Sunday, October 5, 2008

Comments on "Digital Democracy"

Okay, I'm going to relax and realize that Persuasive Games is not, in fact, an academic book (as the first chapter initially suggested) but is rather a report on videogames in American politics, advertising, and education. As such, I will (1) cease looking for more theory development to bolster Bogost's claim for a new domain of "procedural rhetoric," (2) let me previously-posted reservations stand, and (3) confine my comments to the author's reportage.

My reading of Chapter 4, "Digital Democracy," left me with these questions and observations:

Is this book outdated? Having been published in 2007, presumably Persuasive Games was written in 2005 or just after the previous presidential election. So when Bogost was writing, the "first videogame endorsed by a U.S. presidential candidate" may have been legitimate news and portentous of things to come.

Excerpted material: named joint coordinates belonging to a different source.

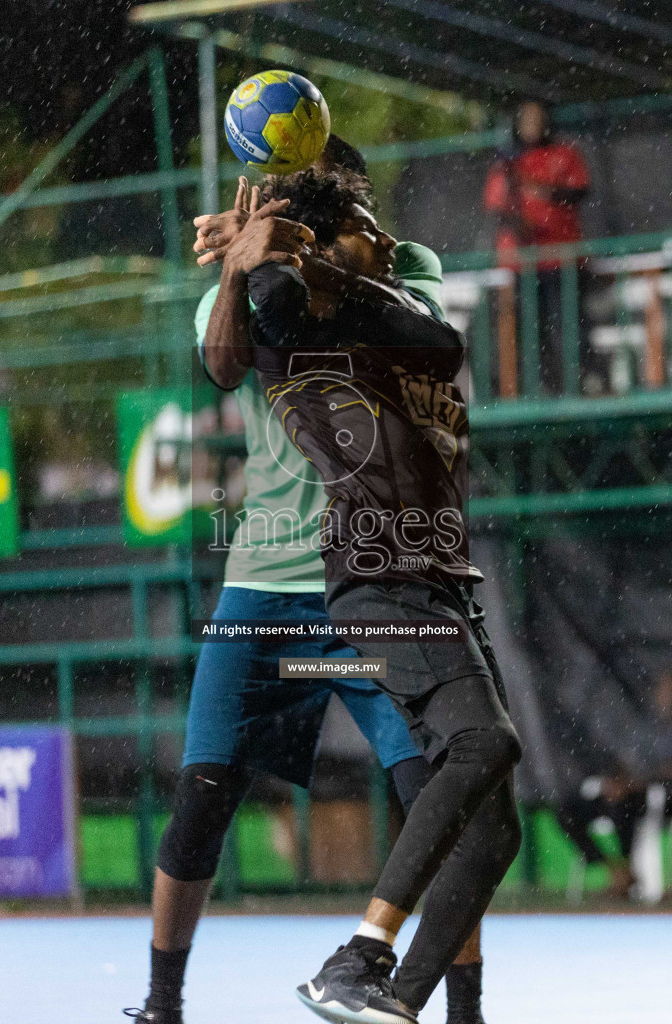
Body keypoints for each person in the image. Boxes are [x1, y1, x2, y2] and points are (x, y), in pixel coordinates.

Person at [123, 139, 490, 1024]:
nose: (339, 205)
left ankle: (465, 1013)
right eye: (310, 189)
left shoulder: (403, 270)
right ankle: (161, 1004)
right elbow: (220, 366)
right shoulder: (249, 273)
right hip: (264, 584)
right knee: (202, 794)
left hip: (375, 581)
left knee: (432, 798)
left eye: (344, 191)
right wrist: (251, 263)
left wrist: (296, 253)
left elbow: (419, 338)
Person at [247, 166, 522, 1024]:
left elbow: (440, 343)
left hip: (439, 584)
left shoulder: (388, 307)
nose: (391, 239)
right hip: (380, 581)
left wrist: (332, 262)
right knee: (482, 745)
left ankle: (395, 1003)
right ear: (328, 243)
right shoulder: (320, 326)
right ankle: (358, 955)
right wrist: (255, 258)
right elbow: (272, 307)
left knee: (496, 830)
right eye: (370, 223)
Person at [484, 101, 590, 394]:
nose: (532, 125)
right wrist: (520, 218)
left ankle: (576, 384)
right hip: (523, 264)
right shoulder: (506, 163)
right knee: (530, 330)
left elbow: (577, 191)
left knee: (569, 327)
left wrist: (543, 193)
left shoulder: (564, 154)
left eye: (537, 119)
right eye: (526, 119)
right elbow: (498, 208)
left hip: (562, 260)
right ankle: (540, 387)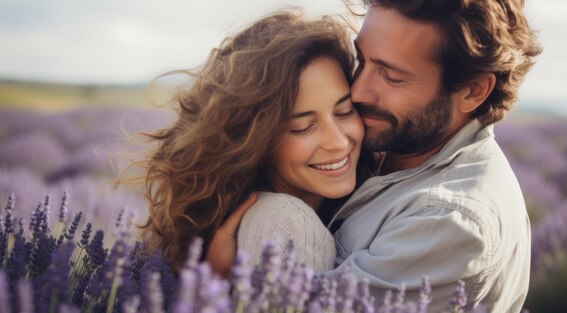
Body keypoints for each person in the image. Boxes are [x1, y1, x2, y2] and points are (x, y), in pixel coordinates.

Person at [209, 0, 541, 312]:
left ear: (472, 91)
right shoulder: (397, 146)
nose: (358, 91)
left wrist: (223, 285)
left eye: (392, 76)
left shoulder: (451, 222)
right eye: (362, 60)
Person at [129, 11, 370, 271]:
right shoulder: (288, 224)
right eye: (302, 127)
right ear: (256, 141)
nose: (338, 142)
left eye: (343, 111)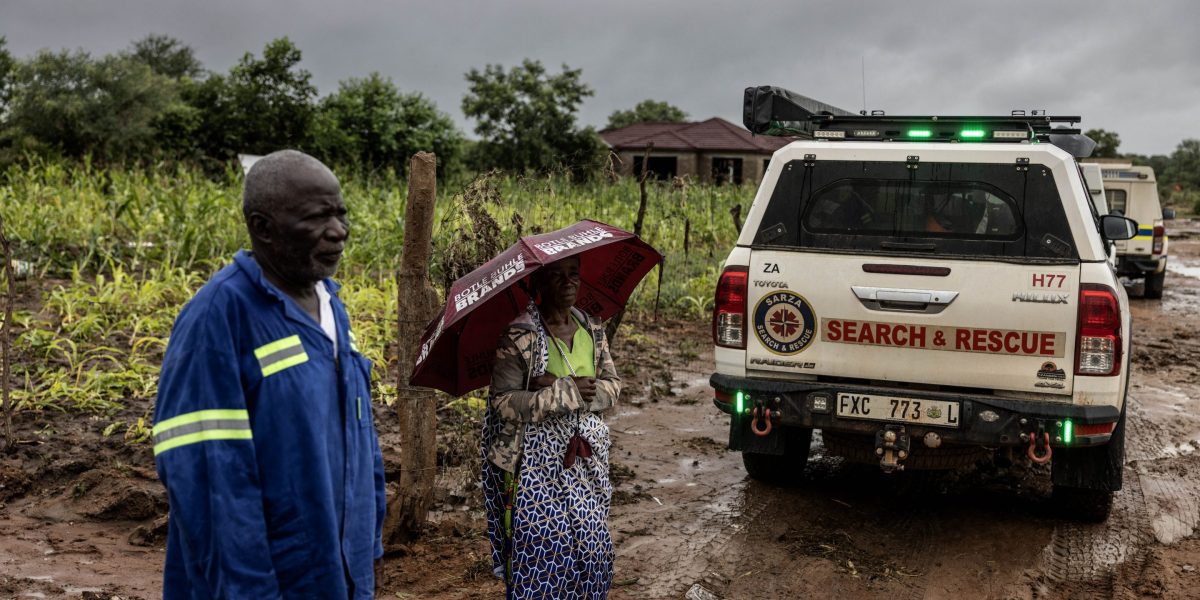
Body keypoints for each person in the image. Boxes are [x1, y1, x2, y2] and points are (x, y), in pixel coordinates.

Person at [152, 150, 386, 598]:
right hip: (263, 579)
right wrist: (249, 588)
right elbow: (207, 477)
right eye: (318, 218)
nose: (339, 232)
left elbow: (361, 436)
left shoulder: (331, 306)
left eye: (340, 214)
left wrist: (366, 547)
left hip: (337, 571)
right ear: (263, 228)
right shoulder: (218, 316)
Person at [481, 255, 622, 599]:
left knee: (593, 549)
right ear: (538, 285)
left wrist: (582, 393)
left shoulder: (592, 328)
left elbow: (612, 385)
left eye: (573, 275)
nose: (568, 283)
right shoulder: (521, 337)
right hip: (535, 467)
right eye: (557, 277)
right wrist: (558, 393)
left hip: (586, 462)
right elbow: (502, 401)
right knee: (546, 550)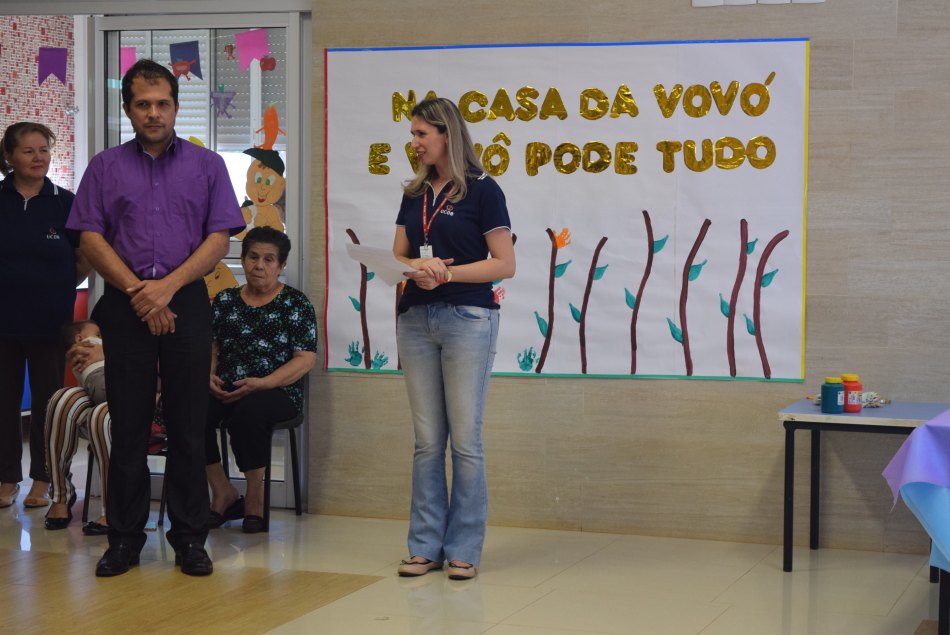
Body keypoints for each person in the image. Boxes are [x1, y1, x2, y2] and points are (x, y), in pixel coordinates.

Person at [67, 59, 244, 577]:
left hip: (185, 300)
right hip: (125, 306)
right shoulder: (104, 167)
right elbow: (90, 237)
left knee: (188, 426)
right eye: (142, 104)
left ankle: (190, 539)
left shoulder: (207, 165)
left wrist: (166, 288)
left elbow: (219, 238)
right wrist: (139, 293)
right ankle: (124, 540)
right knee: (128, 427)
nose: (153, 113)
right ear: (127, 109)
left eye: (162, 103)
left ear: (176, 106)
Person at [392, 98, 515, 580]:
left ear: (447, 134)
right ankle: (425, 546)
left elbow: (504, 263)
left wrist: (446, 273)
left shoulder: (484, 190)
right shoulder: (415, 192)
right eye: (413, 134)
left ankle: (464, 548)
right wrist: (416, 267)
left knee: (465, 441)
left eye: (421, 134)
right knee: (427, 442)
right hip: (415, 320)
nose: (414, 143)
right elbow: (400, 254)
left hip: (468, 318)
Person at [0, 121, 89, 510]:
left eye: (44, 150)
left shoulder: (66, 203)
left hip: (51, 322)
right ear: (9, 157)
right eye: (29, 151)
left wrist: (59, 288)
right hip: (3, 323)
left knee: (48, 405)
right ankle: (6, 478)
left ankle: (44, 478)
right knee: (3, 404)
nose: (39, 158)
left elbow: (84, 257)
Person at [205, 227, 316, 533]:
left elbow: (305, 359)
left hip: (276, 391)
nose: (259, 265)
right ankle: (223, 491)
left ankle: (255, 497)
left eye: (269, 259)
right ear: (243, 260)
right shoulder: (225, 300)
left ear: (281, 266)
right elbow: (212, 346)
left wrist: (264, 383)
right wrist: (208, 376)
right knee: (190, 409)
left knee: (248, 413)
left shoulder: (296, 303)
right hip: (226, 386)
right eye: (253, 257)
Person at [44, 320, 110, 532]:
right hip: (103, 388)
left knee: (101, 416)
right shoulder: (110, 311)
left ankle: (113, 509)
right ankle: (61, 495)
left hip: (143, 394)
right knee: (62, 401)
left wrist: (111, 353)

But now, as I check the websites of the two major presidential candidates for 2008, on neither site is any videogame featured (or at least, the front pages provide no visible way of navigation). Can "persuasive games" and "procedural rhetoric" be a force in "digital democracy" when, in this important election, neither candidate believes it important to employ such games?

A look at the index of Persuasive Games finds no references to MMOGs or MMORPGS. So has the well-known "light speed" of digital media passed the book by in the four years since Howard Dean for Iowa and Take Bake Illinois were introduced in 2004?

Thus far Persuasive Games has only featured rather ham-handed examples that seem crude by the standards of today's MMOGs. Thus my question is: Has the "center of gravity" in gaming shifted to MMOGs and left the likes of Madrid and September 12 far behind? In other words, do the "persuasive games" on which Bogost builds his case for "procedural rhetoric" matter anymore?

Of course, we still have seven more chapters to go and my mind remains open to the author's thesis. But Chapters 2-4 leave me with the abovementioned question.

What do "docu-games" have to do with politics? Their inclusion seems curious in a chapter on "Digital Democracy." Would these docu-games fit better in Bogost's section on the educational uses of "persuasive games"?

All because we can digitally recreate an experience, should we? Though I seldom agree with Ted Kennedy, I must concur with his assessment of JFK Reloaded as "tasteless." One of the sad memories of my boyhood growing up in Washington DC is the day my father took me to Arlington Cemetery, put me on his shoulders, and together we watched the funeral procession slowly make its way to the gravesite.

What's next? Should a Beltway Sniper game be created that allows players to be embodied as John Muhammad, to access road maps of the Washington DC area and see how many innocents they can be coldbloodedly killed? Or a Columbine or Virginia Tech Massacre game?

The same justification used by the makers of JFK Reloaded could be made for Holocaust Reloaded. Yes, it is possible to digitally recreate a simulacrum of Auschwitz, of the selections on the train platform, the gassings, the plunder, the crematoria, the medical experiments, the slave labor, the barracks. Game designers could make it possible for players to experience embodiment as SS killers.

But should it be done? I am reminded of Jaques Ellul's 1964 warning about the lure, which he believed inherent in technology, of perfecting a technology for no other justification than it is possible to do so.

1 comment:

Unknown said...

I'm afraid I have to disagree with your comments on JFK Reloaded and the notion that an interactive version of an event is made 'because it can be'. The assassination of JFK is, and has been since it's occurrence, the subject of much speculation and debate centred around the potential conspiracy involved. It is this fact that prompted development of the game, in order to provide another 'angle' on the existing debate. To my knowledge, only the imbecilic would present the Holocaust as conspiracy and as such, there is no need to recreate the event for interactive exploration.